Ayrıca ne din, ne de Atatürk hiç kimsenin tekelinde olmadığı gibi; halkın manevileştirdiği bu değerleri birer siyasal argümana dönüştürmeye çalışmak da, erdem ve ahlakın etik değerlerine aykırıdır.
Öte yandan CHP’lileri dinsiz, AK Partilileri Atatürk düşmanı, MHP’lileri ise ırkçı gibi nitelemek hangi aklın ürünüdür?
Kaldı ki değer yargıları üzerinden toplumu sınıflandırmaya çalışmak, ülkemizi bölmek isteyen dış mihrakların ekmeğine yağ sürmektir.

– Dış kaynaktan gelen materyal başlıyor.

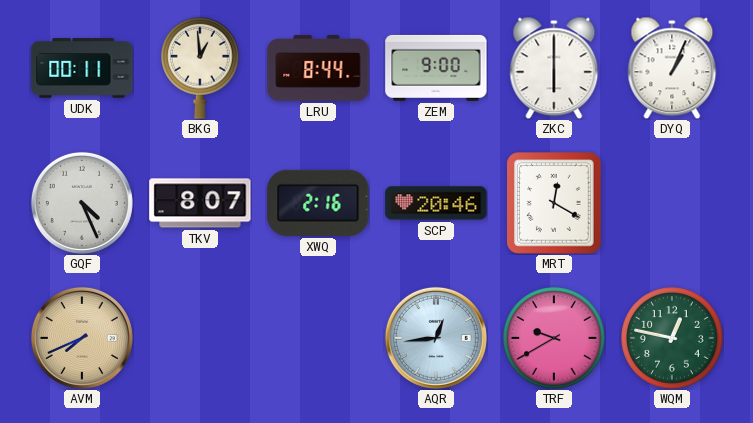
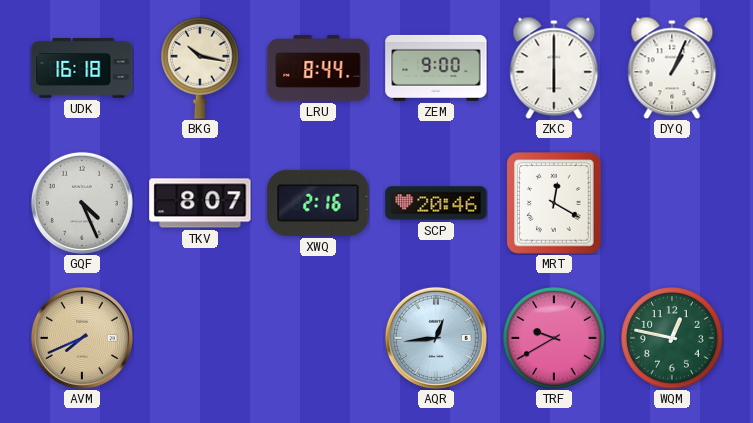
UDK: 00:11 -> 16:18
BKG: 12:59 -> 10:17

Osmanlı döneminde de aynı taktiği güden küresel şer güçler, Osmanlı tebaasını birbirine düşürerek, devasa bir İmparatorluğun sonunu da bu şekilde hazırlamıştır.

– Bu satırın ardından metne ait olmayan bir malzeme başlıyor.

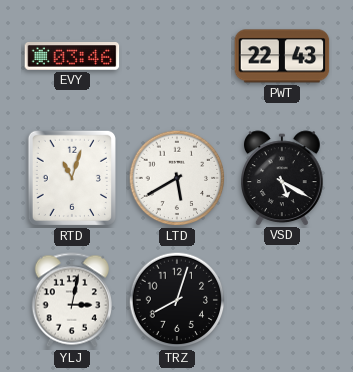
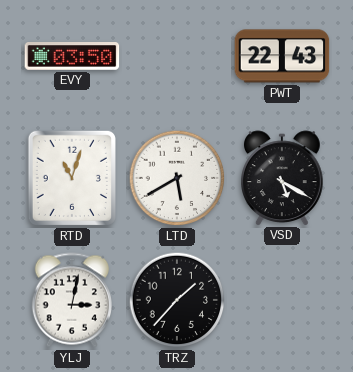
EVY: 03:46 -> 03:50
TRZ: 8:03 -> 1:37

Gazi Mustafa Kemal önderliğinde Osmanlı’nın küllerinden doğan bu cennet vatan üzerinde; yine aynı oyunlar oynanmaya çalışılmaktadır.
Hiç şüphesiz 15 Temmuz tarihinde vuku bulan kanlı darbe girişimi de; topraklarımız üzerinde ameliyat yapmak isteyenlerin bir nevi işgal denemesidir.
Kılcal damarlarımıza kadar sızan FetÖCÜ’ler, ‘tavşana kaç, tazıya tut’ misali yıllarca toplumu birbirine düşürüp, kamplara ve kutuplara ayırmışlar.
Şimdi öğreniyoruz ki, onlar bir taraftan bizim dikkatimizi ipte yürüyen cambaza yöneltirken, diğer taraftan da vatanı ele geçirmenin hazırlığını yapmışlar.
Bunun içindir ki 15 Temmuz’u bir milat olarak görmeli, yaşadıklarımızdan, hatalarımızdan ve keşkelerimizden ders alarak yürümeliyiz istikbale…
Ha arada mutlaka, Cumhurbaşkanı Başdanışmanı Şeref Malkoç gibi istisnalar çıkacaktır.
Şehit Başbakanımız Adnan Menderes’in meşhur sözüdür: Hafıza -i beşer nisyan ile maluldür.
MHP Genel Başkanı Sayın Devlet Bahçeli, o karanlık gecede; daha henüz hiçbir şey belli değilken, hükümete desteğini açıklayan ilk isimdir.
CHP lideri Kemal Kılıçdaroğlu, Cumhurbaşkanı Erdoğan’ın Pazar Yenikapı’da gerçekleştirilecek olan miting için yaptığı daveti nazlana nazlana kabul ederken, MHP lideri Devlet Bahçeli ise mitinge katılacağını öncesinden ilan ederek, davete icabet edeceğini beyan etmiştir.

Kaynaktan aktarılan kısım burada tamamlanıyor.